Our bodies sometimes know more than our brains when we can’t keep going.
I recently fielded a poll on LinkedIn for the topics people most want to discuss in 2023. The No. 1 answer?
A few years ago, the World Health Organization added burnout as an “occupational phenomenon” to its International Classification of Diseases. The elements of burnout, according to WHO, include energy depletion, negativity or cynicism toward your job and reduced professional efficiency.
Participants in my corporate and university workshops often ask how to identify burnout, and I’ve always defined it as no longer finding joy in the things that used to bring you happiness, or becoming overwhelmed by simple tasks.
But I’m starting to think burnout runs a lot deeper than that. On December 23, 2022, my body just gave out. And now I can’t help but wonder if it didn’t have to get that severe.
Here’s my plan for not burning out again in 2023, and I hope it’s helpful for you, too.
Listen to Your Body
I hereby admit, publicly, that I sometimes take naps during the day (10/10 would recommend). When my body is tired in the afternoon, I do my best to listen to it and let it rest. I wake up with increased energy and get tasks done a lot faster than if I had tried to power through while exhausted.
I completely appreciate that napping during the workday isn’t practical for everyone, so maybe listening to your body means an afternoon piece of fruit, a late morning set of jumping jacks or an earlier bedtime.
Say ‘No’ More Often
Saying yes too often is a virtual guarantee that you’ll experience burnout. It’s important to set boundaries to give yourself room to breathe. As a people-pleasing perfectionist, I’ve worked really hard to get better at saying no.
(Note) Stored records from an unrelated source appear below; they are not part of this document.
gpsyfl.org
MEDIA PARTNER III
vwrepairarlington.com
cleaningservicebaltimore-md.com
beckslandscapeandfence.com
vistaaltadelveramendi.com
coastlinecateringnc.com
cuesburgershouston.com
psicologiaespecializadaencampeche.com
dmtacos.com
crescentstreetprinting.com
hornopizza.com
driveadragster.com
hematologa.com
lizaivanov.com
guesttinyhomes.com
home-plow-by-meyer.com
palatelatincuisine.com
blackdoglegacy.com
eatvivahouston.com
Try some of my tips if you find this a struggle, too.
In my weekly calls with my team, we each share one thing we’ve said no to that week to keep each other committed to avoiding overcommitment.
Talk About Mental Health and Burnout
There’s no shame (or shouldn’t be any) in telling people that you need a break or that you’re tapping out for a while. In baseball, many of the most successful pitchers limit their pitch count. To preserve their excellence, to preserve their talent, they have to set limits. If you aren’t at your best on your fifth Zoom call of the day, set a rule that you’ll only take up to four per day.
I’m really impressed by young leaders who’ve publicly admitted to burnout and set boundaries for themselves. Look at tennis star Naomi Osaka, who faced a lot of criticism for backing out of the French Open to protect her mental health. And gymnast Simone Biles doing the same at the Olympics. And New Zealand Prime Minister Jacinda Ardern. And comedian Bo Burnham.
Avoiding burnout is not about avoiding hard work. It’s about acknowledging that no one can work hard every minute of every day.
That’s why, even in the city that never sleeps, I take a nap.